Task item:
The data beneath this task is to be duplicated exactly, in its entirety.

Page layout parsing data
--------------------------------------------------

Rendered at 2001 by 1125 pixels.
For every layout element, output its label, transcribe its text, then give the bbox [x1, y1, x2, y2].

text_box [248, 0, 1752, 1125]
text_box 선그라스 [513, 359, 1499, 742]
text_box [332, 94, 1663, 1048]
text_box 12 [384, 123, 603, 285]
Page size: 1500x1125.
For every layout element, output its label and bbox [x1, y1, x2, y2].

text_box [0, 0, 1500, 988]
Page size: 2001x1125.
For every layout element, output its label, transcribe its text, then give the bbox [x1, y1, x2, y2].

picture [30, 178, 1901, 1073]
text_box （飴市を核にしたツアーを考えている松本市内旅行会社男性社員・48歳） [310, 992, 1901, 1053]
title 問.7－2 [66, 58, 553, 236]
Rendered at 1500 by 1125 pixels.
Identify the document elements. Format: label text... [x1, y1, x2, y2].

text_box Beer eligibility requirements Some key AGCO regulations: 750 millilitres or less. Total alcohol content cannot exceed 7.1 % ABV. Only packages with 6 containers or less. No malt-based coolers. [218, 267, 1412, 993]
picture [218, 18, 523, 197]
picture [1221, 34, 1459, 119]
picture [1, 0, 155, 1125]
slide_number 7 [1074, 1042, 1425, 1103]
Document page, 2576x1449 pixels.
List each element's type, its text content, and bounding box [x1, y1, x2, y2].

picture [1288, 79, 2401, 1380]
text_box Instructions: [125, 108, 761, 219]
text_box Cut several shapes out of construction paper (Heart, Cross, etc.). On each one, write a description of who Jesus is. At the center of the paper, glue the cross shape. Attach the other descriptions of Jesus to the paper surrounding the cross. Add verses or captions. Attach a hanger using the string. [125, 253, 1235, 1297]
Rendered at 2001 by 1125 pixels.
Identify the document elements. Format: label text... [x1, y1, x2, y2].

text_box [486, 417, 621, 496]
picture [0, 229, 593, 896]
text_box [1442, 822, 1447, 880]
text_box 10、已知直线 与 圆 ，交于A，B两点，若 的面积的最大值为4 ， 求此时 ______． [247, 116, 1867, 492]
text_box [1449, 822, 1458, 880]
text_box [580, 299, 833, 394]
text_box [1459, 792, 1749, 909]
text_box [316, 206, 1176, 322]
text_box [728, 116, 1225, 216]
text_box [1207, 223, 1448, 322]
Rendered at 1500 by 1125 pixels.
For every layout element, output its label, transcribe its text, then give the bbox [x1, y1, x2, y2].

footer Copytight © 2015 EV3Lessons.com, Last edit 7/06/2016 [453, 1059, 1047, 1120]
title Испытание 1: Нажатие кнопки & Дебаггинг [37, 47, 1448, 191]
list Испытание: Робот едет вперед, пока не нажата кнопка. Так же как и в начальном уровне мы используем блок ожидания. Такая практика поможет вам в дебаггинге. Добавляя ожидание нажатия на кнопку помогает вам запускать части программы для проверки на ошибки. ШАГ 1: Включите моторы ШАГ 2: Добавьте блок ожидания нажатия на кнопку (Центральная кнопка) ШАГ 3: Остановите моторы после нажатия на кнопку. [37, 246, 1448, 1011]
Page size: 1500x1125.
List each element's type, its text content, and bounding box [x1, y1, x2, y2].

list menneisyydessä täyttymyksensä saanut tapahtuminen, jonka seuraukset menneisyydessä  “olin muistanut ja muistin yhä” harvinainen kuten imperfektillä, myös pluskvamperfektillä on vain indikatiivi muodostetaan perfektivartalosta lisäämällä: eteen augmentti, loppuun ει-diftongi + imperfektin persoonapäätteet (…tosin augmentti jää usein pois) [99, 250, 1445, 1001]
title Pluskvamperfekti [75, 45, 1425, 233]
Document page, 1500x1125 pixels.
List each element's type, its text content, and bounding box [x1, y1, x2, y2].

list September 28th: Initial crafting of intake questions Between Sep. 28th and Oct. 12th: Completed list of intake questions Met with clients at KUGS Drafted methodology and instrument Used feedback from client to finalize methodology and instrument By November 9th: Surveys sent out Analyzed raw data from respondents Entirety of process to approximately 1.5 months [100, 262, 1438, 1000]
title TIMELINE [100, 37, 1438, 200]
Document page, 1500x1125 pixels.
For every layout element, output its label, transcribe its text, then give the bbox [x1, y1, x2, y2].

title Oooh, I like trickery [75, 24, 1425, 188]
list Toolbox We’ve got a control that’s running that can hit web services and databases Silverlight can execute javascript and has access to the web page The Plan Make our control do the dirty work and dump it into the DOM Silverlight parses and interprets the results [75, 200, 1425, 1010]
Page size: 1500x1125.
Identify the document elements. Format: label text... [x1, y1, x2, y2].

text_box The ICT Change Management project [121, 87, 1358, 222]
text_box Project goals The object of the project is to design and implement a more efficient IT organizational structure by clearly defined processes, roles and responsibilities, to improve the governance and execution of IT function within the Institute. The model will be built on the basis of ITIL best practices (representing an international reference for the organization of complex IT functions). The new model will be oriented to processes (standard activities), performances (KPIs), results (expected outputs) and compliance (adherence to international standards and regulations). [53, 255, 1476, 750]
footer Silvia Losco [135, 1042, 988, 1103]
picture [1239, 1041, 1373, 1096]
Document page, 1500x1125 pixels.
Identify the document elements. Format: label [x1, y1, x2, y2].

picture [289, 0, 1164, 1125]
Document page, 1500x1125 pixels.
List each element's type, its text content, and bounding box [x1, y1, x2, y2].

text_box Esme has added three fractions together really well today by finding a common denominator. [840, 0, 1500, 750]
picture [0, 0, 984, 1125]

--------------------------------------------------

Task solution:
Rendered at 2001 by 1125 pixels.
For every layout element, output its label, transcribe its text, then give the bbox [x1, y1, x2, y2].

text_box [248, 0, 1752, 1125]
text_box 선그라스 [513, 359, 1499, 742]
text_box [332, 94, 1663, 1048]
text_box 12 [384, 123, 603, 285]
Page size: 1500x1125.
For every layout element, output its label and bbox [x1, y1, x2, y2].

text_box [0, 0, 1500, 988]
Page size: 2001x1125.
For every layout element, output its label, transcribe its text, then give the bbox [x1, y1, x2, y2].

picture [30, 178, 1901, 1073]
text_box （飴市を核にしたツアーを考えている松本市内旅行会社男性社員・48歳） [310, 992, 1901, 1053]
title 問.7－2 [66, 58, 553, 236]
Rendered at 1500 by 1125 pixels.
Identify the document elements. Format: label text... [x1, y1, x2, y2].

text_box Beer eligibility requirements Some key AGCO regulations: 750 millilitres or less. Total alcohol content cannot exceed 7.1 % ABV. Only packages with 6 containers or less. No malt-based coolers. [218, 267, 1412, 993]
picture [218, 18, 523, 197]
picture [1221, 34, 1459, 119]
picture [1, 0, 155, 1125]
slide_number 7 [1074, 1042, 1425, 1103]
Document page, 2576x1449 pixels.
List each element's type, its text content, and bounding box [x1, y1, x2, y2].

picture [1288, 79, 2401, 1380]
text_box Instructions: [125, 108, 761, 219]
text_box Cut several shapes out of construction paper (Heart, Cross, etc.). On each one, write a description of who Jesus is. At the center of the paper, glue the cross shape. Attach the other descriptions of Jesus to the paper surrounding the cross. Add verses or captions. Attach a hanger using the string. [125, 253, 1235, 1297]
Rendered at 2001 by 1125 pixels.
Identify the document elements. Format: label text... [x1, y1, x2, y2].

text_box [486, 417, 621, 496]
picture [0, 229, 593, 896]
text_box [1442, 822, 1447, 880]
text_box 10、已知直线 与 圆 ，交于A，B两点，若 的面积的最大值为4 ， 求此时 ______． [247, 116, 1867, 492]
text_box [1449, 822, 1458, 880]
text_box [580, 299, 833, 394]
text_box [1459, 792, 1749, 909]
text_box [316, 206, 1176, 322]
text_box [728, 116, 1225, 216]
text_box [1207, 223, 1448, 322]
Rendered at 1500 by 1125 pixels.
For every layout element, output its label, transcribe its text, then give the bbox [x1, y1, x2, y2].

footer Copytight © 2015 EV3Lessons.com, Last edit 7/06/2016 [453, 1059, 1047, 1120]
title Испытание 1: Нажатие кнопки & Дебаггинг [37, 47, 1448, 191]
list Испытание: Робот едет вперед, пока не нажата кнопка. Так же как и в начальном уровне мы используем блок ожидания. Такая практика поможет вам в дебаггинге. Добавляя ожидание нажатия на кнопку помогает вам запускать части программы для проверки на ошибки. ШАГ 1: Включите моторы ШАГ 2: Добавьте блок ожидания нажатия на кнопку (Центральная кнопка) ШАГ 3: Остановите моторы после нажатия на кнопку. [37, 246, 1448, 1011]
Page size: 1500x1125.
List each element's type, its text content, and bounding box [x1, y1, x2, y2].

list menneisyydessä täyttymyksensä saanut tapahtuminen, jonka seuraukset menneisyydessä  “olin muistanut ja muistin yhä” harvinainen kuten imperfektillä, myös pluskvamperfektillä on vain indikatiivi muodostetaan perfektivartalosta lisäämällä: eteen augmentti, loppuun ει-diftongi + imperfektin persoonapäätteet (…tosin augmentti jää usein pois) [99, 250, 1445, 1001]
title Pluskvamperfekti [75, 45, 1425, 233]
Document page, 1500x1125 pixels.
List each element's type, its text content, and bounding box [x1, y1, x2, y2].

list September 28th: Initial crafting of intake questions Between Sep. 28th and Oct. 12th: Completed list of intake questions Met with clients at KUGS Drafted methodology and instrument Used feedback from client to finalize methodology and instrument By November 9th: Surveys sent out Analyzed raw data from respondents Entirety of process to approximately 1.5 months [100, 262, 1438, 1000]
title TIMELINE [100, 37, 1438, 200]
Document page, 1500x1125 pixels.
For every layout element, output its label, transcribe its text, then give the bbox [x1, y1, x2, y2].

title Oooh, I like trickery [75, 24, 1425, 188]
list Toolbox We’ve got a control that’s running that can hit web services and databases Silverlight can execute javascript and has access to the web page The Plan Make our control do the dirty work and dump it into the DOM Silverlight parses and interprets the results [75, 200, 1425, 1010]
Page size: 1500x1125.
Identify the document elements. Format: label text... [x1, y1, x2, y2].

text_box The ICT Change Management project [121, 87, 1358, 222]
text_box Project goals The object of the project is to design and implement a more efficient IT organizational structure by clearly defined processes, roles and responsibilities, to improve the governance and execution of IT function within the Institute. The model will be built on the basis of ITIL best practices (representing an international reference for the organization of complex IT functions). The new model will be oriented to processes (standard activities), performances (KPIs), results (expected outputs) and compliance (adherence to international standards and regulations). [53, 255, 1476, 750]
footer Silvia Losco [135, 1042, 988, 1103]
picture [1239, 1041, 1373, 1096]
Document page, 1500x1125 pixels.
Identify the document elements. Format: label [x1, y1, x2, y2].

picture [289, 0, 1164, 1125]
Document page, 1500x1125 pixels.
List each element's type, its text content, and bounding box [x1, y1, x2, y2].

text_box Esme has added three fractions together really well today by finding a common denominator. [840, 0, 1500, 750]
picture [0, 0, 984, 1125]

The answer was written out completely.